Tag Archives: rose petal

Printing metal on flowers or gelatin

Martin Thuo and his research group have developed heat-free technology that can print conductive, metallic lines and traces on just about anything, including a rose petal. Photo courtesy of Martin Thuo.

I’m not sure how I feel about an electrified rose but it is strangely fascinating. Here’s more from a July 29, 2019 news item on Nanowerk,

Martin Thuo of Iowa State University and the Ames Laboratory clicked through the photo gallery for one of his research projects.

How about this one? There was a rose with metal traces printed on a delicate petal.

Or this? A curled sheet of paper with a flexible, programmable LED display.

Maybe this? A gelatin cylinder with metal traces printed across the top.

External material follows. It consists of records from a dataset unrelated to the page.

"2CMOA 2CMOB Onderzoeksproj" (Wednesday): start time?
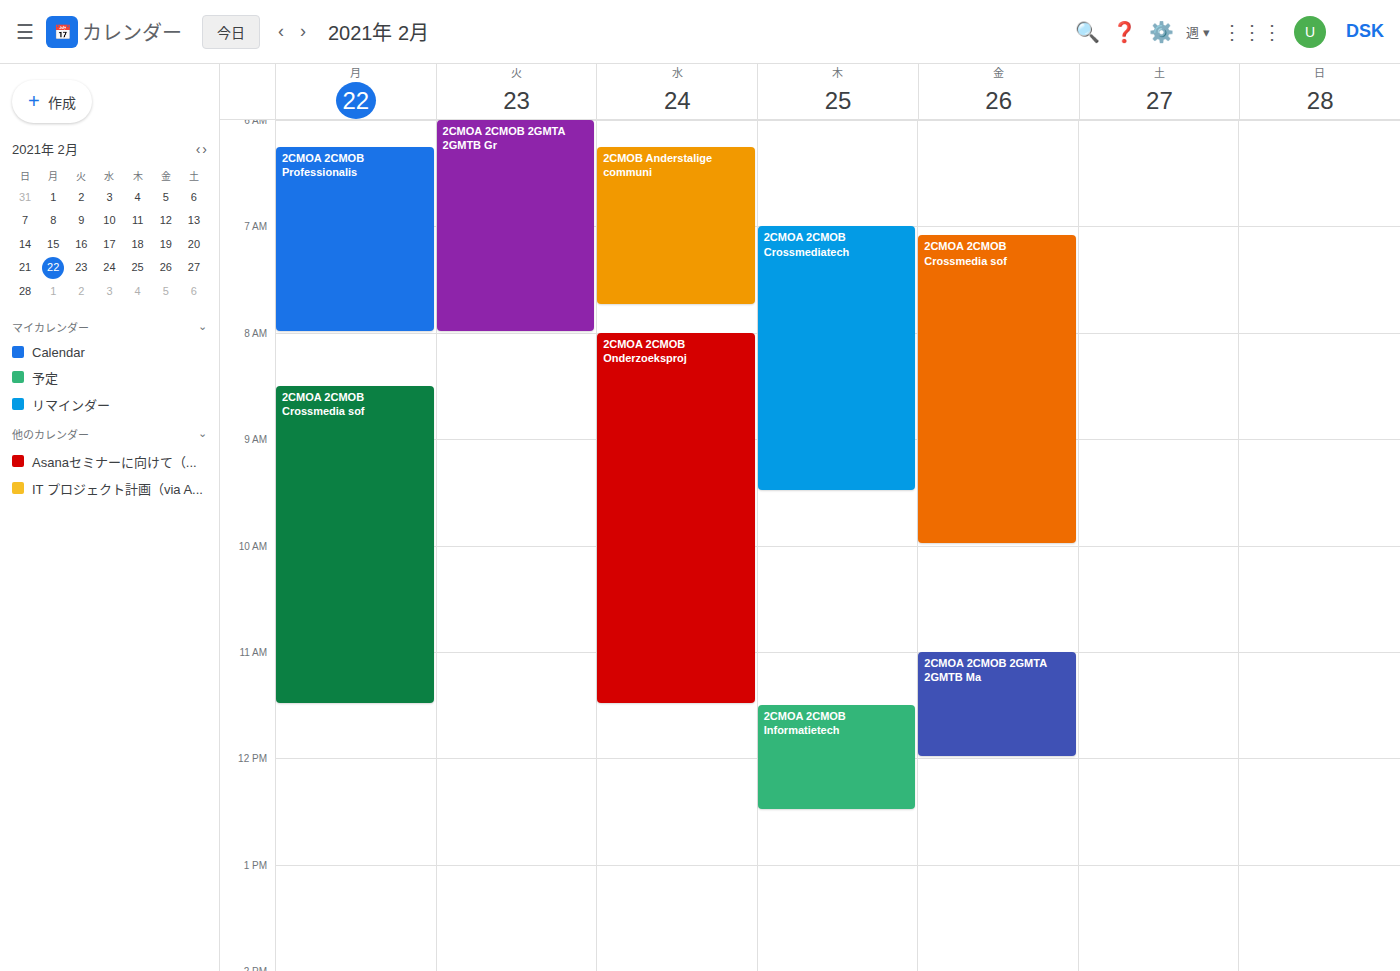
8:00 AM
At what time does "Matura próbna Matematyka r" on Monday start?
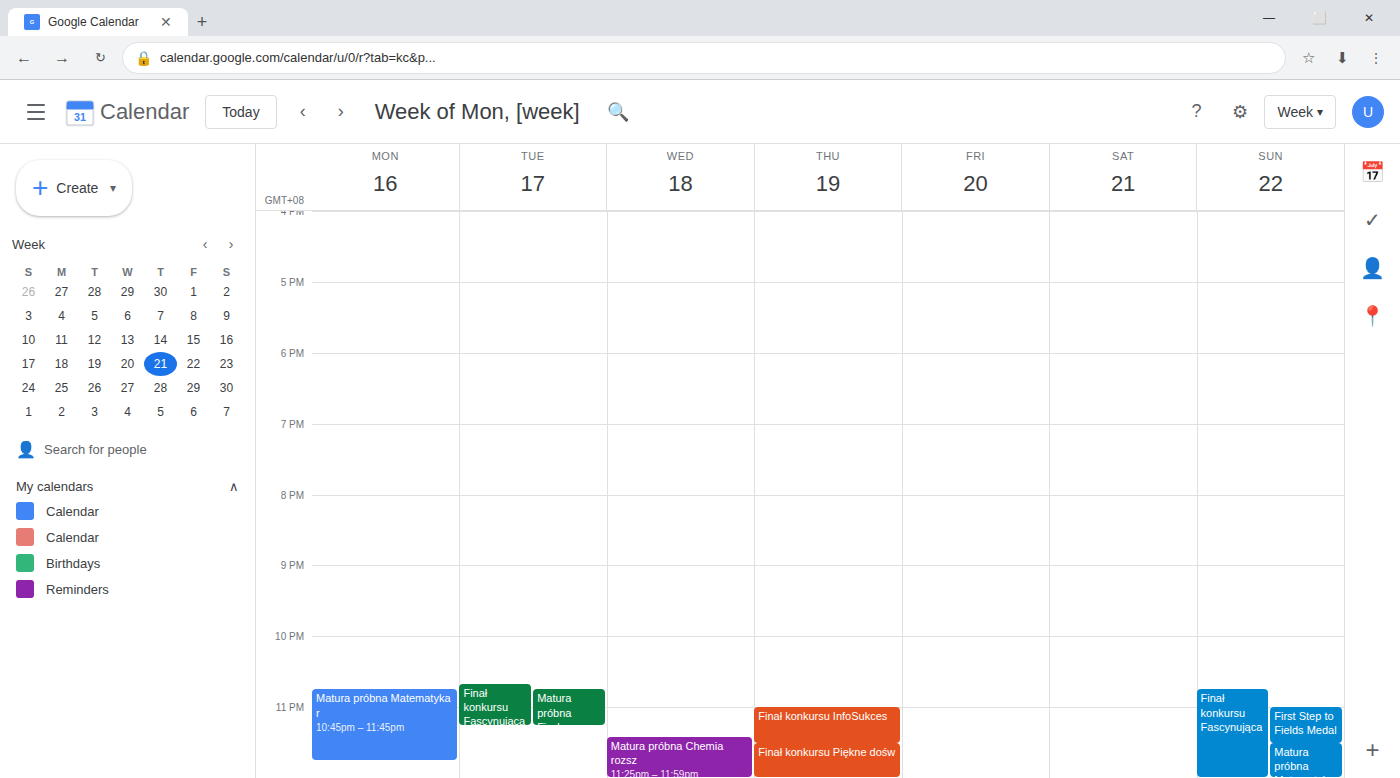
10:45 PM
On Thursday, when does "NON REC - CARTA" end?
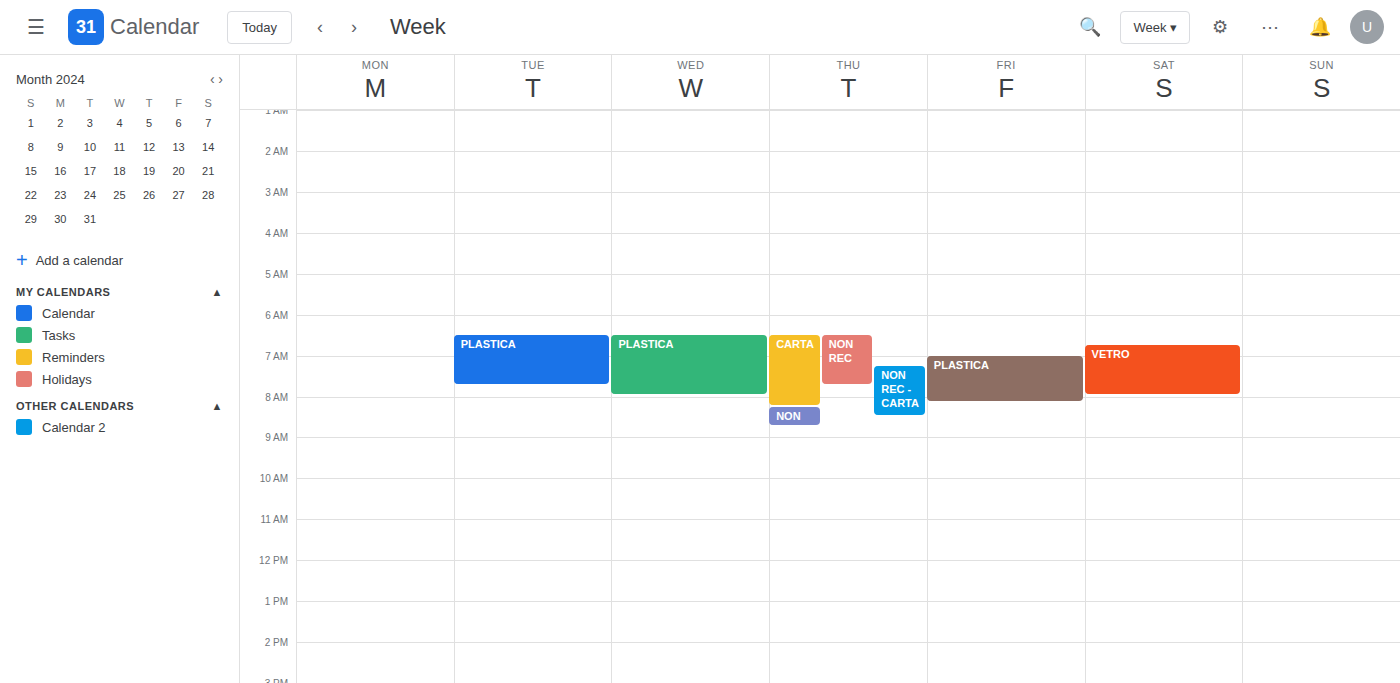
8:30 AM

Caption: Martin Thuo and his research group have printed electronic traces on gelatin. Credit: Martin Thuo/Iowa State University

A July 26, 2019 Iowa State University news release (also on EurekAlert but published on July 29, 2019), which originated the news item,

All those photos showed the latest application of undercooled metal technology developed by Thuo and his research group. The technology features liquid metal (in this case Field’s metal, an alloy of bismuth, indium and tin) trapped below its melting point in polished, oxide shells, creating particles about 10 millionths of a meter across.

When the shells are broken – with mechanical pressure or chemical dissolving – the metal inside flows and solidifies, creating a heat-free weld or, in this case, printing conductive, metallic lines and traces on all kinds of materials, everything from a concrete wall to a leaf.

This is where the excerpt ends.